## Text under study:
####################
Saturday, May 12, 2018

Nobody knows what the natural rate of unemployment is today

See Is the Phillips Curve Dead? And Other Questions for the Fed: Before adjusting interest rates again this year, the central bank should focus on the fundamentals by Alan Blinder. I provide a graphical explanation at the end. Excerpts:
"Most economists determine whether the economy needs stimulus by comparing current and projected unemployment rates with a measure called the Nairu—the nonaccelerating inflation rate of unemployment (sometimes called the natural rate of unemployment). That number is supposed to mark the dividing line between unemployment so high that it pulls inflation down and unemployment so low that is pushes inflation up

Trouble is, nobody knows where the Nairu is today. The FOMC is acting under the assumption that today’s 4.1% unemployment rate is below Nairu, which it currently pegs at 4.5%. That could be right. But a year ago the committee thought Nairu was 4.7%, and three years ago it pegged it at 5.1%. The estimate kept falling because inflation stubbornly refused to rise despite low unemployment.

Here’s my own view, but it’s no more than an educated guess: The unemployment rate has settled at 4.1% for six months now, and inflation is creeping up very slightly. That suggests a Nairu in the 4% to 4.5% range, just a pinch lower than what the Fed now believes. But remember, the Fed keeps lowering its estimate.
####################
## To do:
[a] Please echo the passage from the post on the natural rate of unemployment, starting at "Trouble is, nobody" and ending at "despite low unemployment.".
[b] In the post on the natural rate of unemployment, what figure did the committee peg the Nairu at three years ago?

## Raw data:
####################
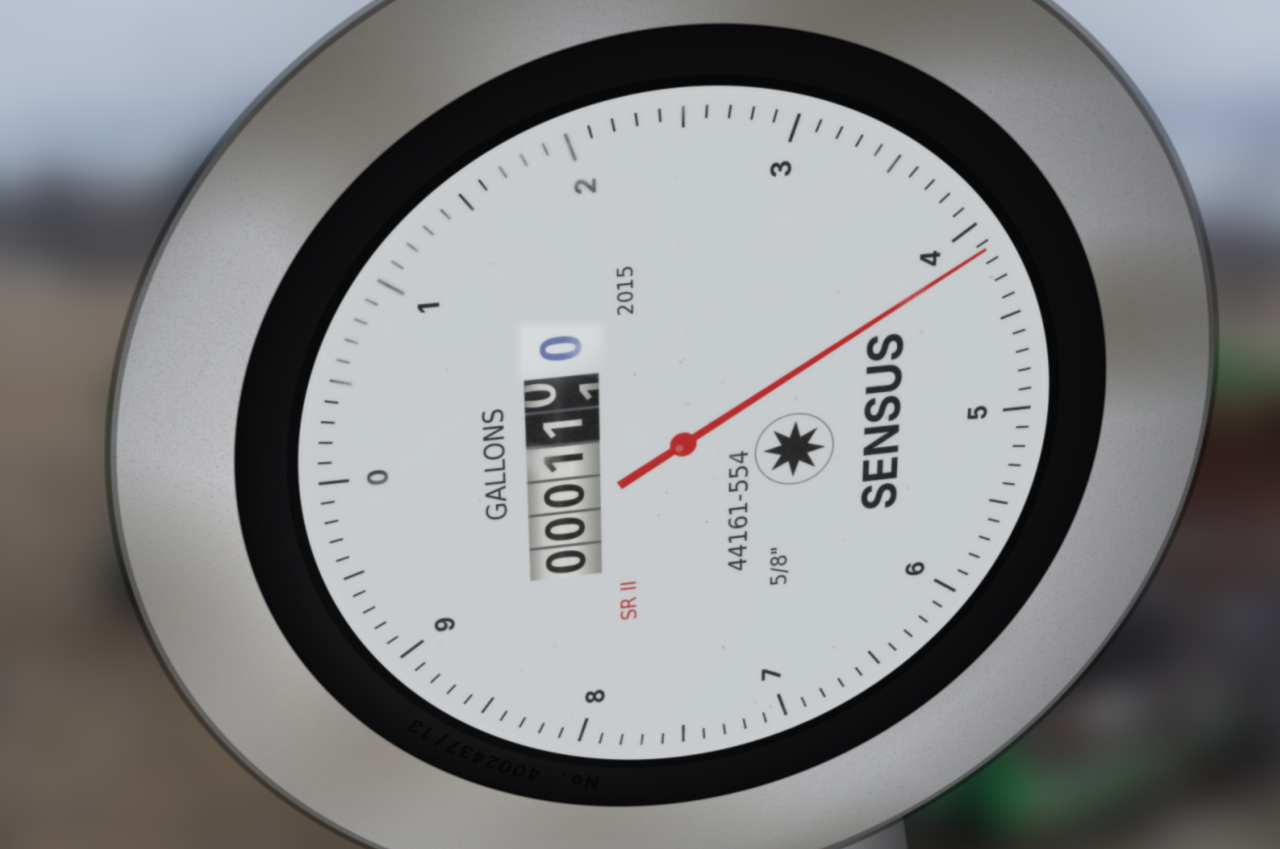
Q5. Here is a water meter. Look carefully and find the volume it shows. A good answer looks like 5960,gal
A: 1104.1,gal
####################
## Outputs in order:
[a]
Trouble is, nobody knows where the Nairu is today. The FOMC is acting under the assumption that today’s 4.1% unemployment rate is below Nairu, which it currently pegs at 4.5%. That could be right. But a year ago the committee thought Nairu was 4.7%, and three years ago it pegged it at 5.1%. The estimate kept falling because inflation stubbornly refused to rise despite low unemployment.

[b] 5.1%